6.  Under what circumstances, if any, would you support removing parking to install bike infrastructure?

Similar to my answer in 4, we need an open discussion, and should look at the entire situation. It’s not possible to make these sort of trade-offs generically-- context matters tremendously.

7.  Do you support "road diets" as Arlington has done in the past on Shirlington Drive, Walter Reed Drive and Wilson Blvd which remove travel lanes on streets to provide accommodations for other modes of travel?

Yes. When done with full education for the affected nearby communities as well as those who regularly commute on those routes, road diets make a lot of sense. I am interested in hearing from communities who might like to be considered; I understand that some have expressed interest in looking at South George Mason Drive near Wakefield High School. 

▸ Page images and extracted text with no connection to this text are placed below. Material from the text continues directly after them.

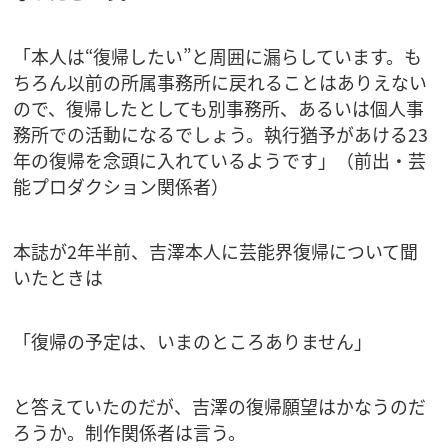
「本人は“復帰したい”と周囲に漏らしています。も
ちろん以前の所属事務所に戻れることはありえない
ので、復帰したとしても別事務所、あるいは個人事
務所での活動になるでしょう。執行猶予があける23
年の復帰を念頭に入れているようです」（前出・芸
能プロダクション関係者）
本誌が2年半前、吉澤本人に芸能界復帰について聞
いたときは
「復帰の予定は、いまのところありません」
と答えていたのだが、吉澤の復帰願望はかなうのだ
ろうか。制作関係者は言う。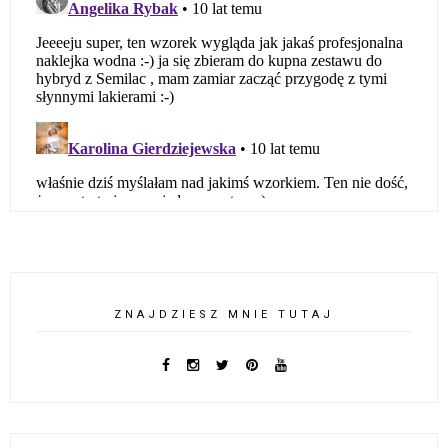
ZNAJDZIESZ MNIE TUTAJ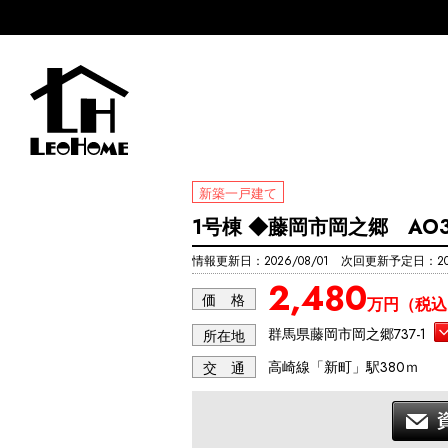
新築一戸建て
1号棟 ◆藤岡市岡之郷 AO
情報更新日：2026/08/01 次回更新予定日：202
2,480
価 格
万円（税込
群馬県藤岡市岡之郷737-1
所在地
高崎線「新町」駅380ｍ
交 通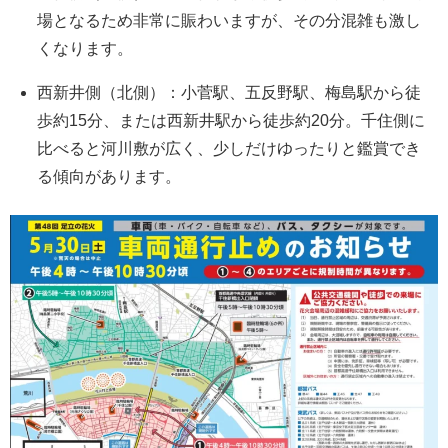
場となるため非常に賑わいますが、その分混雑も激し
くなります。
西新井側（北側）
：小菅駅、五反野駅、梅島駅から徒
歩約15分、または西新井駅から徒歩約20分。千住側に
比べると河川敷が広く、少しだけゆったりと鑑賞でき
る傾向があります。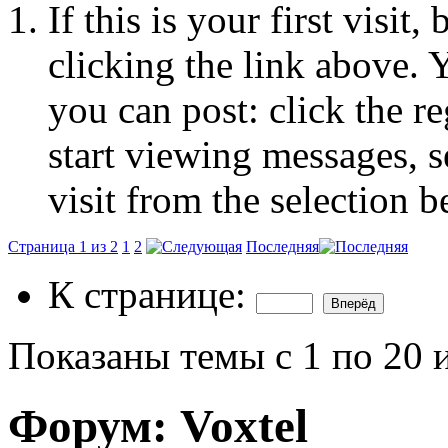
If this is your first visit
clicking the link above.
you can post: click the r
start viewing messages, s
visit from the selection b
Страница 1 из 2
1
2
Последняя
К странице:
Показаны темы с 1 по 20 
Форум:
Voxtel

8.  What work have you done in the past - as an elected official, member of an advisory body, or as an advocate – to promote or support cycling as a mobility option?

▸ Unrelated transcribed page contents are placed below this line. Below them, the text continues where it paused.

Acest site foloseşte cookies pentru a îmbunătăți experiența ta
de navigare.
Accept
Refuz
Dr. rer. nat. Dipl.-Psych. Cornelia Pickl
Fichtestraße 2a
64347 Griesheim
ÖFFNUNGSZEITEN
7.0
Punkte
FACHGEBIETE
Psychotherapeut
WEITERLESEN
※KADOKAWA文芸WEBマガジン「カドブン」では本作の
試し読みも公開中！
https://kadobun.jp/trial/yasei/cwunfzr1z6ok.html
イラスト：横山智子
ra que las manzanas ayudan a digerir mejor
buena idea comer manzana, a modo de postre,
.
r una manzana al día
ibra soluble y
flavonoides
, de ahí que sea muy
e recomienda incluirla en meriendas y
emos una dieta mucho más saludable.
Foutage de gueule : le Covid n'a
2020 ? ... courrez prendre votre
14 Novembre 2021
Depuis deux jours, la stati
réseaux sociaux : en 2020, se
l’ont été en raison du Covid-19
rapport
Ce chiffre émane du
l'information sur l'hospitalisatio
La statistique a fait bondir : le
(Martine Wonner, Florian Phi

I have advocated for a safer, more inclusive cycling network through my work on the Planning Commission and the Transportation Commission. In every site plan, I have advocated for cycling accommodated by providing bike parking, bike lanes on nearby streets, Capital Bikeshare, and safe ingress and egress for bikes.

As the Lyon Park Civic Association president, I advocated strongly for better accommodation of biking when the Clarendon Sector Plan was updated in the early 2000s.

9.  If elected, what do you hope to have accomplished to make Arlington a better place for cycling by the end of your term?

By the end of my term on County Board, I would hope to have: updated the Bicycle Element of the Master Transportation Plan; have a program for maintenance and further development of our trail network; have a program for implementing both low cost, quick improvements the cycling network as well as longer term Capital Improvement Program funding to make the Bicycle Element goals a reality; and have Arlington designated as a League of American Bicyclists Gold Level Bicycle Friendly Community.

10.  Is there anything else you would like to share with the Arlington cycling community?

Arlington has been a leader in this region at making cycling a transportation option for so many, but our neighbors are catching up. We have picked most of the “low-hanging fruit”, and it is time to show real commitment and investment in cycling.

Encouraging cycling can help Arlington face many of its current challenges--Metro closures, growing population without additional space for roads, growing school population, need to attract business, and constrained County budgets. It is time for Arlington to make this investment.